Despite these challenges, deep learning for automated PE diagnosis on CTPA as an end-to-end solution, if successful, could serve as an excellent clinical use case because (1) PE is a common lethal disease and strategies for rapid, accurate, diagnosis is of high concern to clinicians, patients, payers, and regulatory bodies; (2) CTPA imaging is the most commonly performed imaging examination for PE diagnosis; (3) definitive diagnosis of PE can be made on CT imaging (further diagnostic work-up or pathologic confirmation not needed) which fits well for an supervised learning approach. The emerging application of deep learning models in medical imaging is enabling a collaborative man-machine environment by intelligent prioritization of radiology studies for interpretation to reduce time to diagnosis for critical diseases and identifying abnormalities (i.e., brain hemorrhage on head CT imaging) and motivates the development of new algorithms for other emergent conditions such as PE on CTPA exams.17,19,20

The bulk of the early work in automated PE diagnosis has focused on leveraging clinical variables and/or ventilation-perfusion imaging (rather than CTPA) as inputs to run simple artificial neural networks with modest success and limited clinical applicability due to poor generalization.21,22,23,24 Prior efforts toward automation of PE diagnosis using CTPA have focused on traditional feature engineering methodologies; while the higher performing among these have reported sensitivity as high as 75% for diagnosing PE on CTPA studies, each have significant drawbacks due to the relatively high burden of development and implementation, including manual feature engineering, complex preprocessing adding significant time and infrastructure costs, and a lack of external validation to understand the generalizability and identify overfitting.25,26,27,28,29,30 In contrast, advancements in deep learning possess inherent advantages over prior approaches due, in part, to obviating the need for hand crafted feature engineering and flexibility as an “end-to-end” classification solution.
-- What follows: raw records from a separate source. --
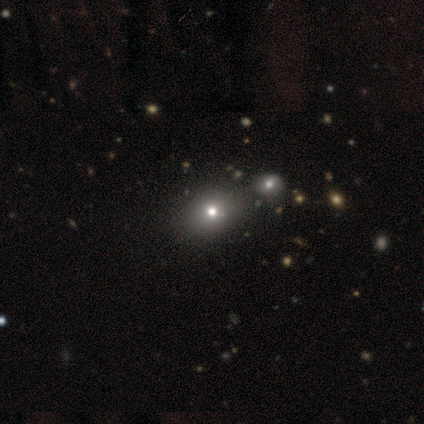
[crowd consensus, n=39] Smooth or featured? 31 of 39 (79%) said smooth. How rounded? 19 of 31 (61%) said round. Merging? 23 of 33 (70%) said none.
More recent work has turned toward CTPA imaging PE diagnosis using convolutional neural networks (CNNs); for example, Tajbakhsh et al.30 applied 3D CNN on CT imaging to detect PE and relied on extensive preprocessed generated features via segmentation and vessel-alignment as an input for their CNN model. Similarly, Yang et al.31 reported a two-stage convolutional neural network with a state-of-the-art 0.75 sensitivity on a small test set (20 patients), however, they subdivided each CTPA into small cubes to evaluate model performance rather than the entire CTPA scan. These approaches, while among the first to address the significant technical challenges of automated PE diagnosis on CTPA, suffer from artificially constrained study conditions and lack a viable “end-to end” solution required for realistic real time clinical application.

The purpose of this work is to develop and evaluate an end-to-end deep learning model capable of detecting PE using the entire volumetric CTPA imaging examination with simultaneous interpretability at the volumetric level that is robust to application on external dataset. If successful this work may lead to applications for timely PE diagnosis, including in resource constrained settings.

Results

Model performance

The performance of PENet on the internal (Stanford) and external (Intermountain) tests sets are detailed in Table 1. Over the entire Stanford hold-out test set of 169 studies (84 negative and 85 positive), the PENet achieved an AUROC of 0.84 [0.82–0.87] (Fig. 1). For the external validation dataset from Intermountain with 200 studies (106 negative and 94 positive), the PENet model trained only on Stanford dataset, achieved an AUROC of 0.85 [0.81–0.88]. The published overall rate of positive diagnosis of PE on pulmonary CTA varies from study to study but usually ranges between 14 and 22%.32,33 To simulate prevalence of PE in the real world, we adopted a new bootstrap testing strategy where we randomly selected within a range of 14–22% of positive cases and the remaining negative cases. In order to test generalizability, we simulated the sampling 100 times and this gave us an AUROC of 0.84 [0.79–0.90] on the Stanford dataset and 0.85 [0.80–0.90] on the Intermountain dataset (Table 1). The accuracy, specificity and sensitivity stayed fairly consistent between the balanced test set and bootstrapped experiment. As expected, the positive predictive value (PPV) and negative predictive value (NPV) were affected by the difference in positive and negative case distribution—low number of true positives (only 14–22%) in the dataset and our choice of a high sensitive operating point (as mentioned in the Discussion) contributes to lower PPV and higher NPV. In the clinical setting, however, optimizing sensitivity of the positive cases is more relevant than PPV (more false positives) since our system will be used as a worklist triage tool and all cases with probabilities higher than the threshold can be further checked and filtered by radiologists. Such human–machine interaction will improve both PPV and NPV value.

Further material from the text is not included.